# Suche Wallpaper Seite



## Tackleberry (13. Juli 2003)

Sorry, aber ich habe alle meine bookmarks verloren. Habe aber schon unter Links nachgeguckt 

Ich suche eine Seite wo es zig Wallpaper gibt. Die Wallpaper waren alle mit Cinema oder Bryce gemacht wenn ich mich recht erinnere.
Ein Wallpaper war jenes, das hier als Hintergrund Verwendung fand. Kann mir bitte jemand weiterhelfen? thx


----------



## Paradizogeeko (13. Juli 2003)

Die einzig waren Bilder gibt es auf http://www.hebus.com

  ich mag die weiblich Sektion sehr gerne =)


----------



## Tackleberry (13. Juli 2003)

Nee, das war ne Seite auf der, wenn ich mich recht erinnere bloss 1,2 Leute Sachen veröffentlich hatten. War halt alles mit Cinema4d usw gerendert.
Da war das eine Bild mit den 3 Delphinen, das im Link oben Verwendung fand... Weiß es keiner?
Glaube das es irgendwas mit Digital im Namen war...


----------



## Tim C. (13. Juli 2003)

Dann war es sicherlich eine "private" kleine Seite, die kein anderer ausser dir kennt


----------



## Tackleberry (13. Juli 2003)

Die Delphine dürften eigentlich gekannt sein...

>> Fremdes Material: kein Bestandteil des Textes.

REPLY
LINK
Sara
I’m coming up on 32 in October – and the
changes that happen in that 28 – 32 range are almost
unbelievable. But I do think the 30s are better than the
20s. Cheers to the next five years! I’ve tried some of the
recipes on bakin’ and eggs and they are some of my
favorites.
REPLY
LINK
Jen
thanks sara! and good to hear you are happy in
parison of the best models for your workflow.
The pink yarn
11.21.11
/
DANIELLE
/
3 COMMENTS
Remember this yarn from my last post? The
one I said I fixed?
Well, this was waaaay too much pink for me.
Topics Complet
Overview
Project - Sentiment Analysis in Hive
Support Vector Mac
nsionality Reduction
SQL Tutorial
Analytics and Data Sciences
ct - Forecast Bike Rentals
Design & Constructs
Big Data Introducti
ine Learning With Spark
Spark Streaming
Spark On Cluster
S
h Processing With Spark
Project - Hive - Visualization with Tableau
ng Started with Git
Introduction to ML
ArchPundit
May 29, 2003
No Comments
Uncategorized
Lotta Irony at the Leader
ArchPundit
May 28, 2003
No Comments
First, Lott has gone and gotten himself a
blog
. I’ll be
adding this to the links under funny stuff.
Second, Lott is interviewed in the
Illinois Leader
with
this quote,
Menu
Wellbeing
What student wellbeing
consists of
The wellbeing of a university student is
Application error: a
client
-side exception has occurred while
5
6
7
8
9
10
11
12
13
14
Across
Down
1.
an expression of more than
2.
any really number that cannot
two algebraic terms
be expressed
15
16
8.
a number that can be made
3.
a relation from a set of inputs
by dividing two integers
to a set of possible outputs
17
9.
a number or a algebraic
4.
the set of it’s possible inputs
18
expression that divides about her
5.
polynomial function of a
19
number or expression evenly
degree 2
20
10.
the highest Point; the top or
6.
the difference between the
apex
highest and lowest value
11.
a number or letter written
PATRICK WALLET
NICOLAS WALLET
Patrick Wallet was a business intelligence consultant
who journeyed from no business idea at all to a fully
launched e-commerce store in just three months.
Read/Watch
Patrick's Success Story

Die Seite hieß digitalphemonony oder so...


----------



## crimbler (13. Juli 2003)

Gute Wallpaper Seite:
http://apophis.mordor.ch/

Grüsse
crimbler


----------



## Tackleberry (13. Juli 2003)

Nein es war ja nicht irgendeine Wallpaper Seite :/
Da waren max 2 Autoren die ihren eigenen Kram veröffentlich haben.
Die hatten ne top 100 download list usw.
Und fast alles war GERENDERT!!! :/


----------



## Avariel (14. Juli 2003)

digitalphemonony?
Das erinnert mich recht stark an http://www.digitalblasphemy.com
Meinst du das?


----------



## Tackleberry (14. Juli 2003)

ja genau!!!
Tausend Dank 
Ich sehe gerade das die Seite kostenpflichtig geworden ist, hat jemand ein paar Wallpaper noch da? :/


----------